§ **EXERCISE DESCRIPTION**:
Rewrite the passage of the climate justice book description that begins with the words containing "In clear language, Climate" and ends with "Economics, University of Chicago Law School.", changing "forward-looking" to "prospective".

Climate Change Justice, by Eric A. Posner & David Weisbach. Princeton University Press 2010. @Amazon
Climate change and justice are so closely associated that many people take it for granted that a global climate treaty should–indeed, must–directly address both issues together. But, in fact, this would be a serious mistake, one that, by dooming effective international limits on greenhouse gases, would actually make the world’s poor and developing nations far worse off. This is the provocative and original argument of Climate Change Justice. Eric Posner and David Weisbach strongly favor both a climate change agreement and efforts to improve economic justice. But they make a powerful case that the best–and possibly only–way to get an effective climate treaty is to exclude measures designed to redistribute wealth or address historical wrongs against underdeveloped countries.
In clear language, Climate Change Justice proposes four basic principles for designing the only kind of climate treaty that will work–a forward-looking agreement that requires every country to make greenhouse–gas reductions but still makes every country better off in its own view. This kind of treaty has the best chance of actually controlling climate change and improving the welfare of people around the world.
Eric A. Posner is Kirkland & Ellis Professor of Law, University of Chicago Law School. David Weisbach is Walter J. Blum Professor of Law and Kearney Director of the Program in Law and Economics, University of Chicago Law School.

§ **RECORD SET**:
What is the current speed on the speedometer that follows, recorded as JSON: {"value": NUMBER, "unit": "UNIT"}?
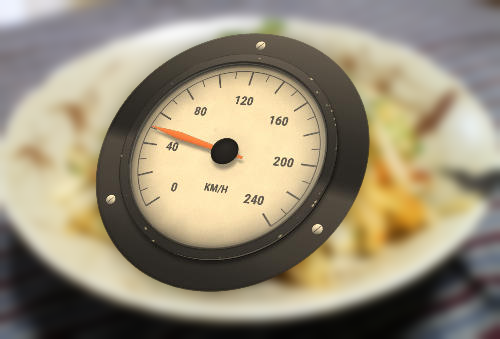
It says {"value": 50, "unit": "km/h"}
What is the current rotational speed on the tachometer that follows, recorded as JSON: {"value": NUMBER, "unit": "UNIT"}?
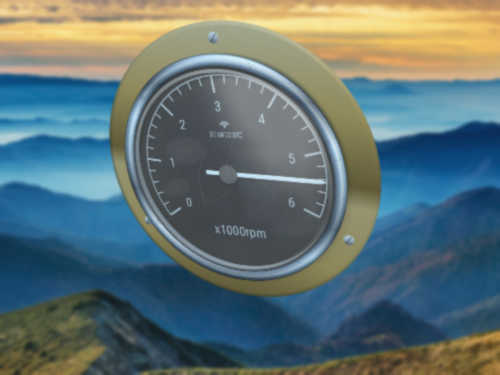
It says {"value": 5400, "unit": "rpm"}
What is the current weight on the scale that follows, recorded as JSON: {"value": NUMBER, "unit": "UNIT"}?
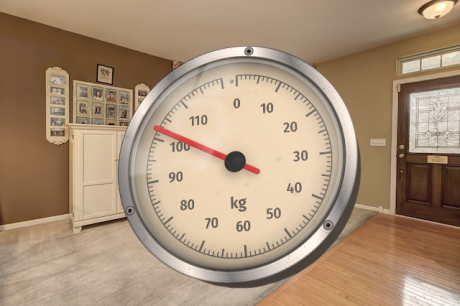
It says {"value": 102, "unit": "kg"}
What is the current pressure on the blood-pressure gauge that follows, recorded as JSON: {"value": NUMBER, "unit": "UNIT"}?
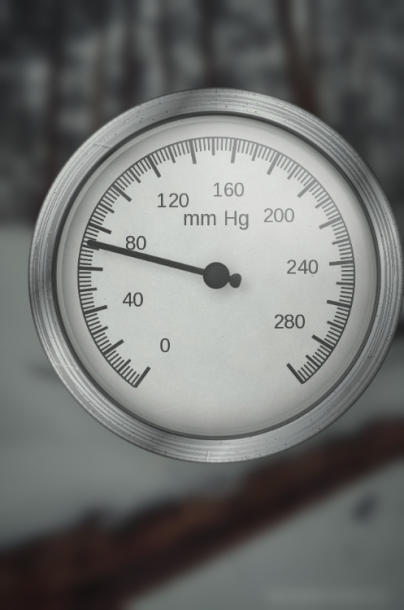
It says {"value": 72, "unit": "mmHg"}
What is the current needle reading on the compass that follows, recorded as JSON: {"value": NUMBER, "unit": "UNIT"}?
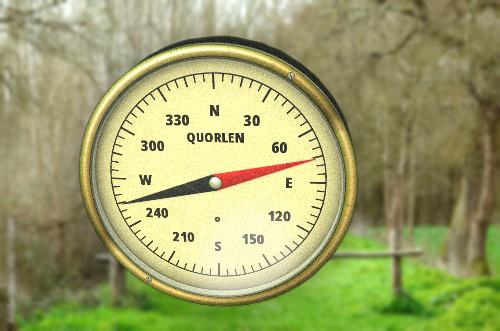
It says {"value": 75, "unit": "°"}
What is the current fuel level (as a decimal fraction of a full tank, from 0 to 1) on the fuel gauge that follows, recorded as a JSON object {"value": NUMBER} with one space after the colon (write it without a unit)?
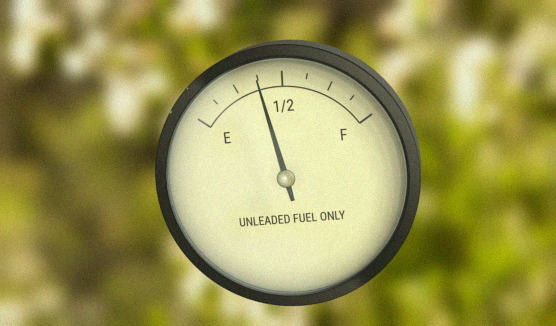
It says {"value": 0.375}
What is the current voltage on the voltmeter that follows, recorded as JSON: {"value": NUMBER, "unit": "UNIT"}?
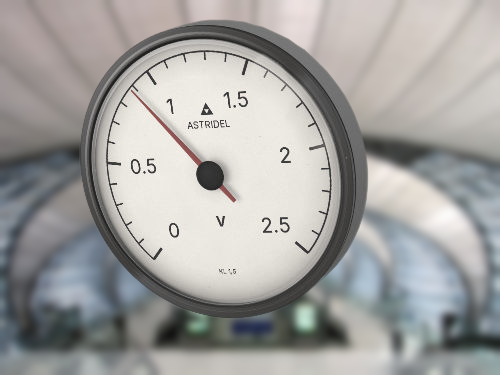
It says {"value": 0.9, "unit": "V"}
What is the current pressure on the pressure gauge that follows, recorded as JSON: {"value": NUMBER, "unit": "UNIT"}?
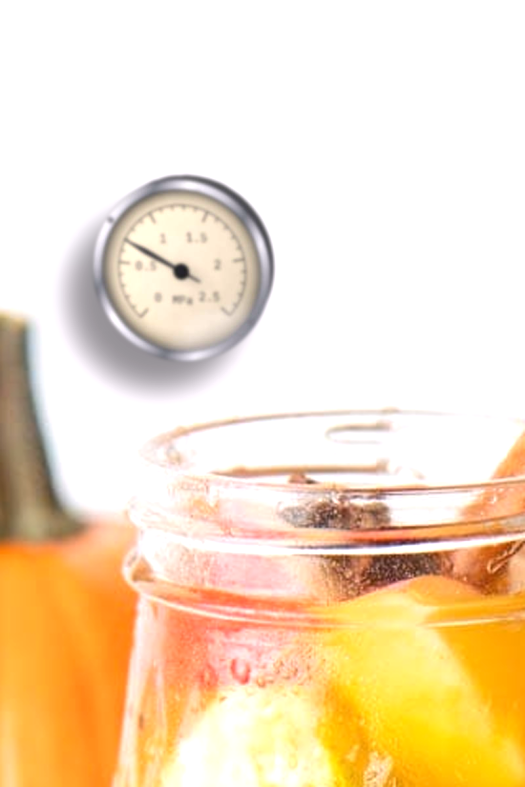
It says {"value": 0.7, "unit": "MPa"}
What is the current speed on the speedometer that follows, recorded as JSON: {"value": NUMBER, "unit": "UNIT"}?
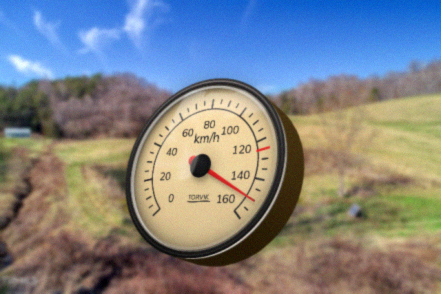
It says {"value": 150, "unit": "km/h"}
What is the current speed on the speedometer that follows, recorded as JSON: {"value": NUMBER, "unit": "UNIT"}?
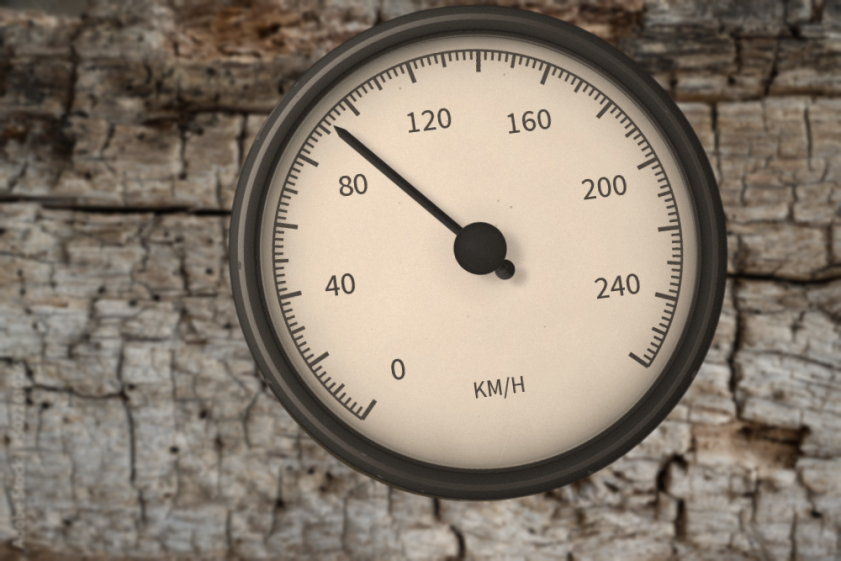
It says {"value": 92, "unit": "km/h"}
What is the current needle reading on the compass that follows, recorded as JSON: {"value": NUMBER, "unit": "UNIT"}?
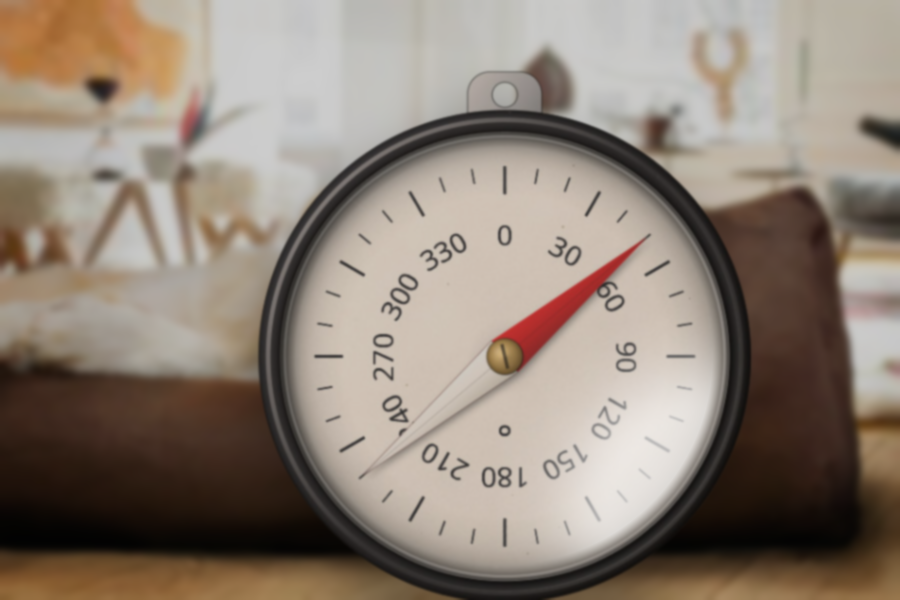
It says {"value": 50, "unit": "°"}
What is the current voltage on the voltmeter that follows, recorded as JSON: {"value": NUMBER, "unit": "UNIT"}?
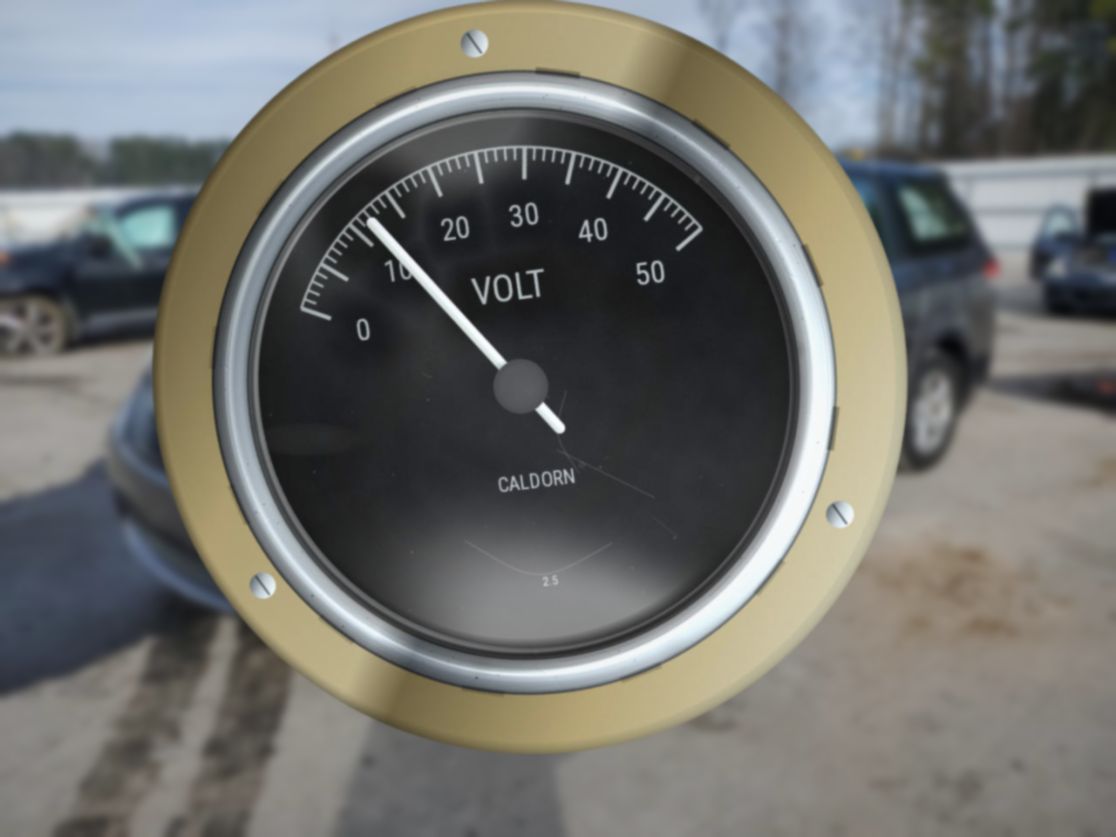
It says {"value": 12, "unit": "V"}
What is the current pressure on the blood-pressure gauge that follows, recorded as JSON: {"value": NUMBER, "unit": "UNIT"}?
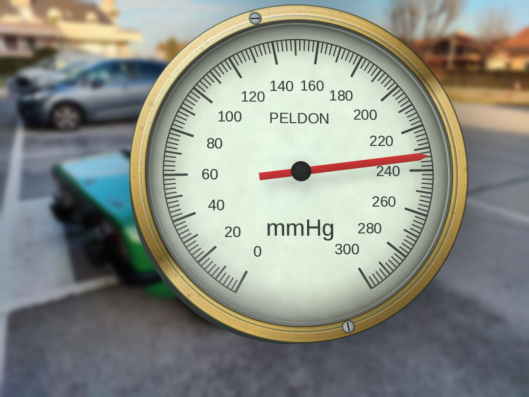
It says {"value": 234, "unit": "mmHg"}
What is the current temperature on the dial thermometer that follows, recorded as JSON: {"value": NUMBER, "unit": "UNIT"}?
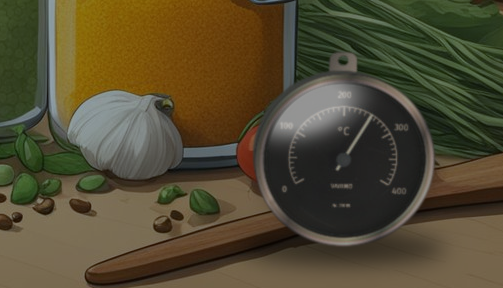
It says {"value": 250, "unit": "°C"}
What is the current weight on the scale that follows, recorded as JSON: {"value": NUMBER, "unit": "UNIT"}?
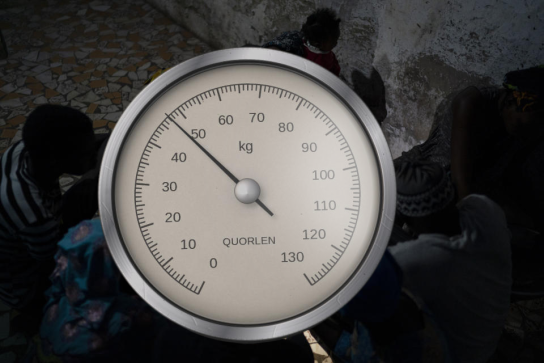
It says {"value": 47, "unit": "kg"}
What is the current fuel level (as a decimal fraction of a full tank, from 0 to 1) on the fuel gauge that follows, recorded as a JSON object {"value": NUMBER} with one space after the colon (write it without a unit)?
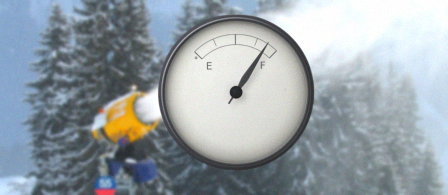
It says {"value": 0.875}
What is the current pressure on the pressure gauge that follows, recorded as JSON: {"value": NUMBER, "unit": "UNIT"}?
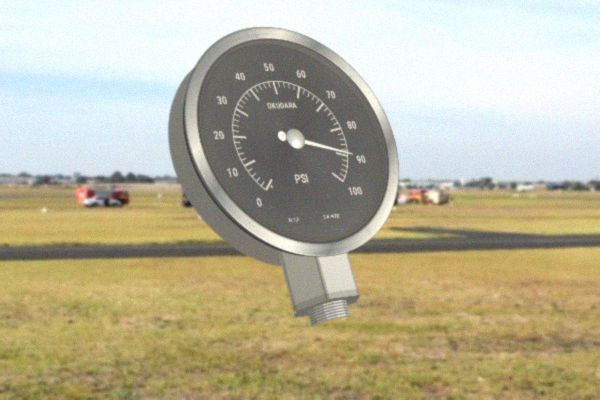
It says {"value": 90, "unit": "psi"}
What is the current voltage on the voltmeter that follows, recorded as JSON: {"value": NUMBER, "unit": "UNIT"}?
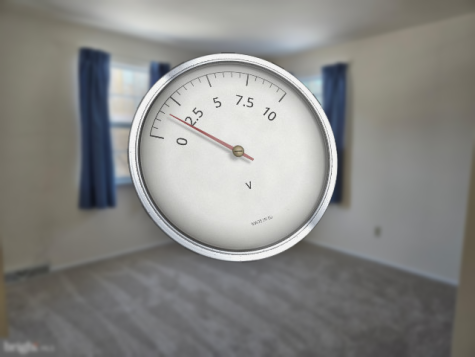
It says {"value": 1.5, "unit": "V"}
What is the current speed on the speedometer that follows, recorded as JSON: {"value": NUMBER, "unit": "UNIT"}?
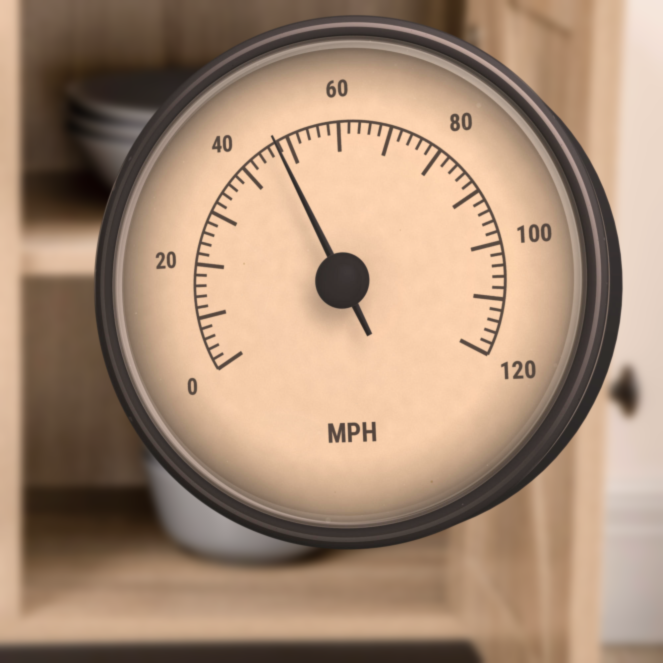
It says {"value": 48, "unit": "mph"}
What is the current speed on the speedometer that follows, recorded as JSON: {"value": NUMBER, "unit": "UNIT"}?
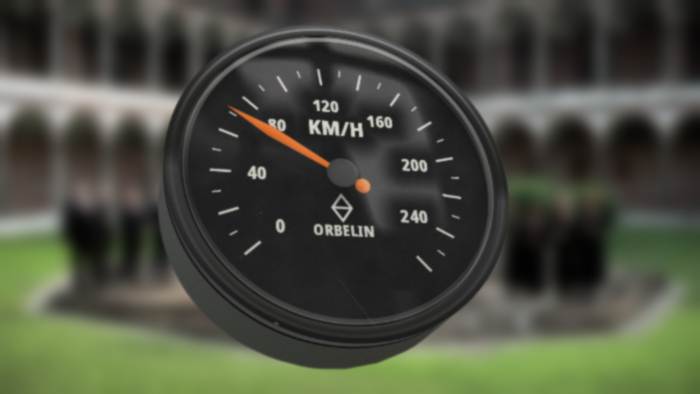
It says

§ **RESPONSE**:
In clear language, Climate Change Justice proposes four basic principles for designing the only kind of climate treaty that will work–a prospective agreement that requires every country to make greenhouse–gas reductions but still makes every country better off in its own view. This kind of treaty has the best chance of actually controlling climate change and improving the welfare of people around the world.
Eric A. Posner is Kirkland & Ellis Professor of Law, University of Chicago Law School. David Weisbach is Walter J. Blum Professor of Law and Kearney Director of the Program in Law and Economics, University of Chicago Law School.